- _Textausschnitt_
· · · · ·

Nun geht man als Leser an dieses Buch heran und denkt, dass diese beiden ansonsten sehr geschätzten Unterhaltungskünstler einander mit Sicherheit einiges, gewichtiges zu sagen haben und dies kunstvoll-kurz in einer auf wenige Worte begrenzten SMS-Nachricht verpacken können. Dem ist aber nicht so. Es gibt mit Sicherheit Verläufe von Whatsapp-Gruppenchats, in denen Hausfrauen Rezepte und Katzenvideos untereinander austauschen und sich spannender lesen als dieses Konvolut aus faden running gags und im Sande verlaufender Vulgarität.

· · · · ·

- _Erfasste Daten_
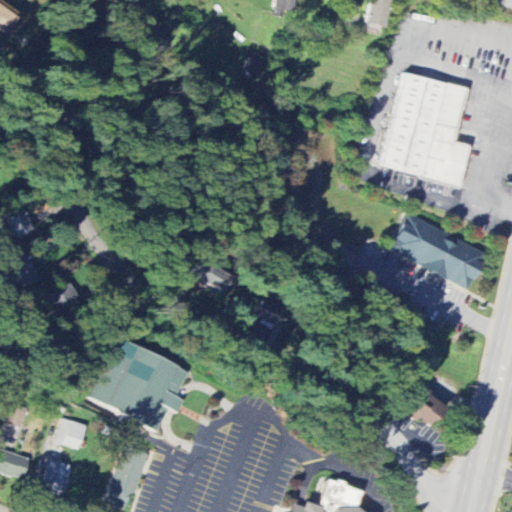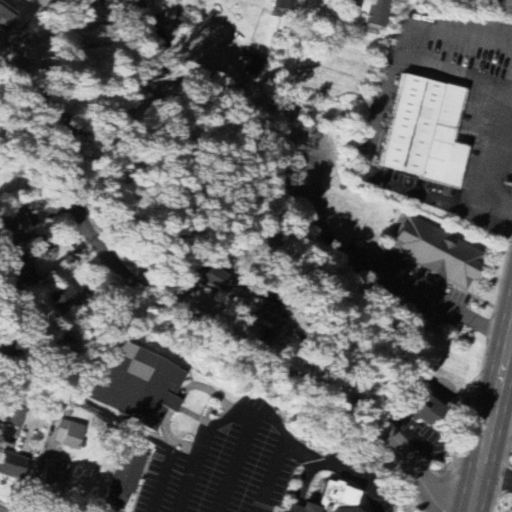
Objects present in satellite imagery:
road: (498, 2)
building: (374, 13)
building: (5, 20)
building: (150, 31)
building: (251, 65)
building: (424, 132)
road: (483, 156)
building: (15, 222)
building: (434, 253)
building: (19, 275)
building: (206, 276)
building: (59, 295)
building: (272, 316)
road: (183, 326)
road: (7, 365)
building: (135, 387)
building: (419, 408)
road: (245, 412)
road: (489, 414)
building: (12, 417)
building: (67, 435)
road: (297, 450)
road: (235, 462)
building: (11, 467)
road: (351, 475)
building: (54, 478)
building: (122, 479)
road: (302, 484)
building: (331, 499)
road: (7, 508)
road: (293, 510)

· · · · ·

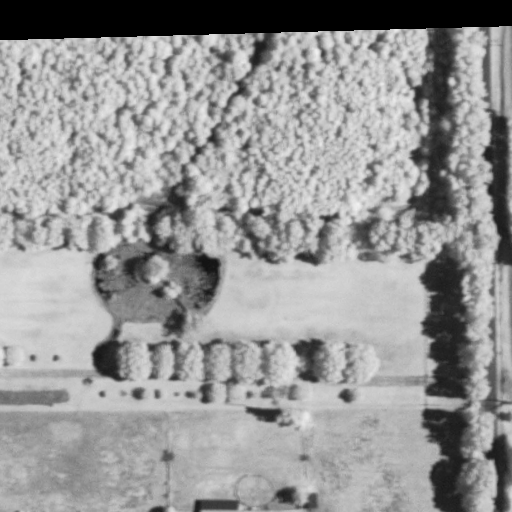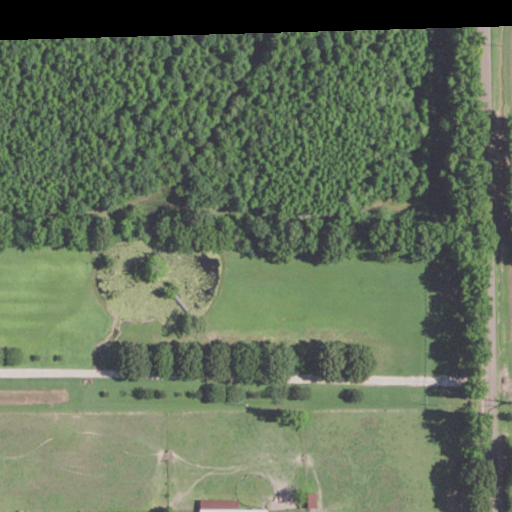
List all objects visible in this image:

· · · · ·

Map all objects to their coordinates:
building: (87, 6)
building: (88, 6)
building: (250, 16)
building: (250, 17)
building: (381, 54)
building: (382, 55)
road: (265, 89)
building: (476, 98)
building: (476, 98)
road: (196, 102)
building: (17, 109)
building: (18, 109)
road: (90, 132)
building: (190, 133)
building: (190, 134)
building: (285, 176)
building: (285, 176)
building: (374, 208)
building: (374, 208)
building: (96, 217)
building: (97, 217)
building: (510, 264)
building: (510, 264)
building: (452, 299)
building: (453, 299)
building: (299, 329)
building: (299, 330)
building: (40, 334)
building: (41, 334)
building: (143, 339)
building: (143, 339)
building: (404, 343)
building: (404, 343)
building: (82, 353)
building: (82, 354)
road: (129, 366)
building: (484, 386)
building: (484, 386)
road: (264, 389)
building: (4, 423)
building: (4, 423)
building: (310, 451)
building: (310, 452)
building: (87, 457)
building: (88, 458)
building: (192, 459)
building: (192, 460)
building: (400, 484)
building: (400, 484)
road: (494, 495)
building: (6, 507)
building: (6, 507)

· · · · ·

- _Aufgabenstellung_
1. Welche Chatverläufe lesen sich laut dem Textausschnitt spannender als das Buch?
2. Ordne die Zeilen der Datensätze als nummerierte Liste an, beginnend mit der Zeile mit „Objects present in“ und weiter bis einschließlich der Zeile mit „road: (293, 510)“. Leerzeilen fallen weg.

- _Ergebnisse_
1. Verläufe von Whatsapp-Gruppenchats, in denen Hausfrauen Rezepte und Katzenvideos untereinander austauschen.

2.
1. Objects present in satellite imagery:
2. road: (498, 2)
3. building: (374, 13)
4. building: (5, 20)
5. building: (150, 31)
6. building: (251, 65)
7. building: (424, 132)
8. road: (483, 156)
9. building: (15, 222)
10. building: (434, 253)
11. building: (19, 275)
12. building: (206, 276)
13. building: (59, 295)
14. building: (272, 316)
15. road: (183, 326)
16. road: (7, 365)
17. building: (135, 387)
18. building: (419, 408)
19. road: (245, 412)
20. road: (489, 414)
21. building: (12, 417)
22. building: (67, 435)
23. road: (297, 450)
24. road: (235, 462)
25. building: (11, 467)
26. road: (351, 475)
27. building: (54, 478)
28. building: (122, 479)
29. road: (302, 484)
30. building: (331, 499)
31. road: (7, 508)
32. road: (293, 510)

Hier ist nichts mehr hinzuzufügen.